● **EXERCISE**
Write the next part of the text below about compilation units in Factor, picking up right after its last line.

● **TEXT**

So, ordinary code, 99% of which does not define new words at run time, does not have to worry about compilation units at all. Neither do parsing words; the parser handles it all for you. However, if you decide to define new words at run time -- occasionally, we have code that does this -- you need to wrap your defining inside a with-compilation-unit. Try to put as much as possible into one compilation unit, since compilation units are relatively expensive; eg, if you need to define 1000 words in a loop, put the loop inside a compilation unit, don't create a compilation unit for each word.

The documentation for with-compilation-unit gives details about how it operates.

Number three: words defined in a compilation unit cannot be called until after the compilation unit


Again, this is something ordinary code does not ever need to deal with. However, if you write parsing words, it is something to keep in mind.

Suppose you have this source file:
: hello "Hello world" print ;

hello 2 2 + .

This is a perfectly fine source file. The file is parsed -- inside a new compilation unit -- which creates a word definition hello, and a top-level quotation [ hello 2 2 + . ]. The parser ends the compilation unit, which compiles the word hello, and updates any references to it from the code heap (if there are any). The parser then calls the top level form, which outputs
Hello world
4

This works fine, because the compilation unit ends -- and the new word is compiled -- before the top level form is run.

However, consider the following example:
: hello scan reverse string>number parsed ; parsing

hello 123 .

In Factor 0.91, this would print 321. However, as of Factor 0.92, this is no longer a valid Factor program. Because the compilation unit does not end until after the file is parsed, the hello word has not been compiled yet at the time the parser sees it; and so we get an error:
A parsing word cannot be used in the same file it is defined in.
staging-violation-word POSTPONE: hello

I don't think this is a major limitation. There aren't many libraries where it even comes up. There are two ways to redesign code to get around it:
  • Put the parsing words in a separate vocabulary/module.
  • If you define a parsing word that is only called once, replace the parsing word with a parse-time evaluation. This idiom is used with alien bindings:
    : load-foo-library
    "foo" "libfoo.so" "cdecl" add-library ; parsing

    load-foo-library

    LIBRARY: foo
    FUNCTION: int blah ( float x ) ;
    ...

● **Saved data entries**

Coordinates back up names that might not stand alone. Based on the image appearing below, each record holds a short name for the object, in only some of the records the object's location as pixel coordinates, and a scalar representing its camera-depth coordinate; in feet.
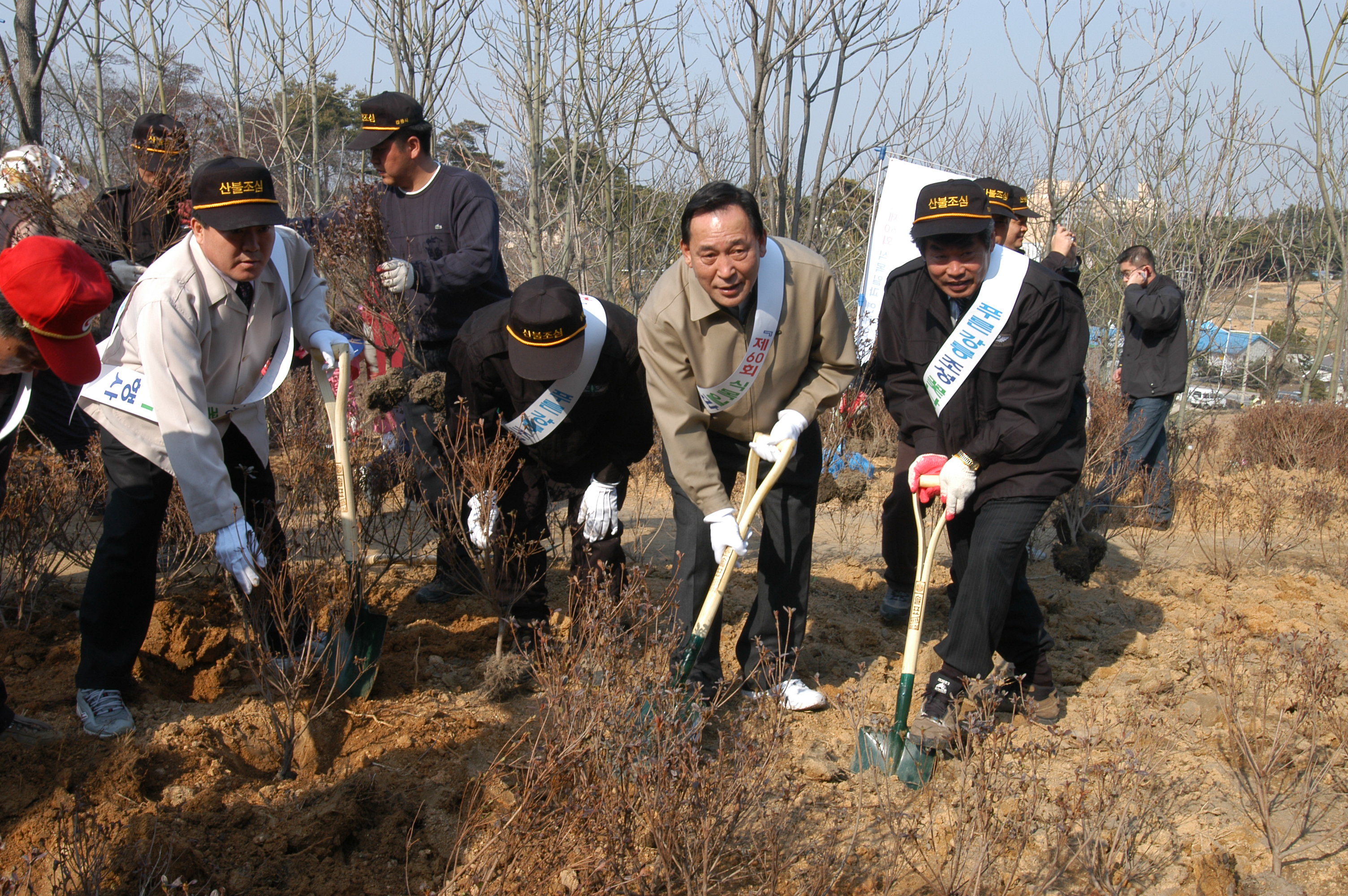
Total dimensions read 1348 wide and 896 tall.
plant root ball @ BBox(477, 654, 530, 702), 11.87
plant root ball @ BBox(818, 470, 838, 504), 23.13
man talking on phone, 22.33
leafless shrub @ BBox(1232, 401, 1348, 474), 30.71
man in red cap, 7.97
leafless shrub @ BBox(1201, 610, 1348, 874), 9.46
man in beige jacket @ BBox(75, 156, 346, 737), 9.68
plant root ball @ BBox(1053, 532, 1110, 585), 17.56
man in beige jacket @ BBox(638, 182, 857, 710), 10.37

● **EXPECTED ANSWER**
    The add-library call has to happen at parse time, before the compilation unit ends and compiles bindings, because compiling bindings looks up symbols in the library. However, now in Factor 0.92 the above code doesn't work because load-foo-library is being called before it is compiled. The workaround is to use parse-time evaluation, which results in clearer code because we're no longer defining a parsing word to only call once:
    << "foo" "libfoo.so" "cdecl" add-library >>

    LIBRARY: foo
    FUNCTION: int blah ( float x ) ;
    ...

    Forth fans might notice that Factor's << and >> is almost exactly like Forth's [ and ].

Number four: all words are now compound words


This is really just an implementation issue that most code won't come in contact with. The main change is that define-compound is now called define, and the old low-level define is gone.

Of course, we still have SYMBOL:, GENERIC:, and so on, and see correctly shows defining words. So what exactly changed? How do all these word types map to compound words?

Symbols are easy. The following two are behaviorally equivalent (and have been for all of eternity):
SYMBOL: foo
: foo \ foo ;

It is just that with the old late-binding interpreter and non-optimizing compilers, the former was implemented in a more efficient way in the Factor VM. With the early binding non-optimizing compiler, there is no longer any difference, the VM support is gone, and SYMBOL: just defines a compound word which pushes itself.

To detect whether a word is a symbol, we use a predicate class:
PREDICATE: word symbol
dup 1array swap word-def sequence= ;

Deferred words throw an error. The following are equivalent now:
DEFER: foo
: foo undefined-error ;

Primitives are a bit trickier. If you see a primitive, it looks just like it used to:
( scratchpad ) \ dup see
IN: kernel
PRIMITIVE: dup ( x -- x x )

But if you ask for the underlying definition with word-def,
( scratchpad ) \ dup word-def .
[ 70 do-primitive ]

If we look at do-primitive,
( scratchpad ) \ do-primitive see
USING: kernel ;
IN: kernel.private
: do-primitive ( number -- ) "Improper primitive call" throw ;

It just throws an error! So what's up? Well, do-primitive is not a word you're ever supposed to call. The non-optimizing compiler special cases it; it must be in tail position, and it must be preceded by a literal fixnum. In this case, instead of compiling a call to do-primitive, it compiles a direct jump to that primitive.

So the latter is somewhat of a hack, but having all word definitions be quotations has simplified so much code, and the only real complication is a minor special-case in the non-optimizing compiler; it already special-cases if and dispatch, and it is designed in a clean way, so the code is not any less maintainable.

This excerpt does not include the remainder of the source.